Given entries:
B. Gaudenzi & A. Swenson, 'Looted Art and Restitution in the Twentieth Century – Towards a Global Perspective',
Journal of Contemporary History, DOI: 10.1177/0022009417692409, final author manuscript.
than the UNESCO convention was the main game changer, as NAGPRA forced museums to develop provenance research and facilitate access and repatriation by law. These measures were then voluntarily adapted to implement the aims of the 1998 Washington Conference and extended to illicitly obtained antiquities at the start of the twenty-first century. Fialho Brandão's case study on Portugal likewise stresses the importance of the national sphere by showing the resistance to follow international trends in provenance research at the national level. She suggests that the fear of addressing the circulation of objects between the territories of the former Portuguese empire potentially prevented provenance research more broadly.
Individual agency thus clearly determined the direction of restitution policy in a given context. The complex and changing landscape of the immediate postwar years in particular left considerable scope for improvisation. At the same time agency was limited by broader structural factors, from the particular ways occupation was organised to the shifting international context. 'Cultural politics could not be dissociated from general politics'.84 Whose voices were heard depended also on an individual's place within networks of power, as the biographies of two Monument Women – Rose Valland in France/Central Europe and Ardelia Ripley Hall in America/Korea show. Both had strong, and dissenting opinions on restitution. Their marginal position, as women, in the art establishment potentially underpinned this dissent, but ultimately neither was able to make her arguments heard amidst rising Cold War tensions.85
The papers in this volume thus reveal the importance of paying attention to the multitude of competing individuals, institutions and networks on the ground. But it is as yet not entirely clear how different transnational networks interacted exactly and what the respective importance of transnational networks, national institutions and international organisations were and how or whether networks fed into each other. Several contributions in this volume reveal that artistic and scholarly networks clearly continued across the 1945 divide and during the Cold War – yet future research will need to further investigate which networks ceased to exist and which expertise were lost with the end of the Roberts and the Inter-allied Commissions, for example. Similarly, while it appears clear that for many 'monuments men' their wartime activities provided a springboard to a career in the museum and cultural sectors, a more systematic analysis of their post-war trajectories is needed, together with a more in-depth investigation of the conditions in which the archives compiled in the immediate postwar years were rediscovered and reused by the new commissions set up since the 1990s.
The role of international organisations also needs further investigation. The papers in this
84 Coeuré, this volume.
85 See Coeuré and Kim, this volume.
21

--

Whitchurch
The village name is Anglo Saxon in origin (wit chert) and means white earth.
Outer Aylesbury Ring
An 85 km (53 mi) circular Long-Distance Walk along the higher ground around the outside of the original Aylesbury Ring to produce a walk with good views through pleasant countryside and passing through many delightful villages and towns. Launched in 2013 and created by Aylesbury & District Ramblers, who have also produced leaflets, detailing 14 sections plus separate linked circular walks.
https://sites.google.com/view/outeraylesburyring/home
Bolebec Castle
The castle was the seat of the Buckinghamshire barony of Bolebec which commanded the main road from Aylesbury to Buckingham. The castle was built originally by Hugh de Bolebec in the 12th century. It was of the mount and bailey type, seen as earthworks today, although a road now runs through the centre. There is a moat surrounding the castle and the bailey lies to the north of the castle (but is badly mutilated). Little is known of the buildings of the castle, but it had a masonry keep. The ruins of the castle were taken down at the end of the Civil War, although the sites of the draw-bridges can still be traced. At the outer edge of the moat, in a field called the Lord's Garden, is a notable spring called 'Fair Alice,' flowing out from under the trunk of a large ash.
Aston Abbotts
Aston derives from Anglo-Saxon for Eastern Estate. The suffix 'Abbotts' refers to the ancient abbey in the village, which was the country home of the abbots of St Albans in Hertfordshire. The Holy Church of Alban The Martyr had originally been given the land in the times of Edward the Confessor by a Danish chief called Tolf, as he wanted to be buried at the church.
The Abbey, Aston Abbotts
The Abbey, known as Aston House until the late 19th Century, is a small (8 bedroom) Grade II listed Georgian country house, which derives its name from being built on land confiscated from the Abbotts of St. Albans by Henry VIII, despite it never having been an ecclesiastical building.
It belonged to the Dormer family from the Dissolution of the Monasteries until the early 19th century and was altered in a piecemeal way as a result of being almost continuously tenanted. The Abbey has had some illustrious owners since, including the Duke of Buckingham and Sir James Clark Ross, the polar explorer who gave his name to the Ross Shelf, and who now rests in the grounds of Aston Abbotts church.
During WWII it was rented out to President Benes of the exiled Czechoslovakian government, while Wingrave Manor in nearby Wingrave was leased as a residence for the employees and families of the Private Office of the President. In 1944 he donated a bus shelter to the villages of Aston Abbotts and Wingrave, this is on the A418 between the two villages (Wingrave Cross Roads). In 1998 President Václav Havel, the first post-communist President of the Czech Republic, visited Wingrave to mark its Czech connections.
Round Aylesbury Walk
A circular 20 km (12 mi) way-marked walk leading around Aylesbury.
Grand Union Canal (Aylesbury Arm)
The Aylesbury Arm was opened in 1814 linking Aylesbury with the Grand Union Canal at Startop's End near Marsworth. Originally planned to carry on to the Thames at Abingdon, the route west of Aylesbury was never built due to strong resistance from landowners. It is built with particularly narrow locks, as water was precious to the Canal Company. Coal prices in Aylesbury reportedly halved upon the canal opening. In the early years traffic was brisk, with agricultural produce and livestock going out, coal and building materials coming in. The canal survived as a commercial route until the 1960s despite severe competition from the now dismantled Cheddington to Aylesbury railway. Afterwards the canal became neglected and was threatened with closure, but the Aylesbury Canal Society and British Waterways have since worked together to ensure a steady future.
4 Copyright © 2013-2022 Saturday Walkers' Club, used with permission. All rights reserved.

What the task requires: Find how many lines in the listing hold "Bolebec", and reply with that number only.

The answer: 2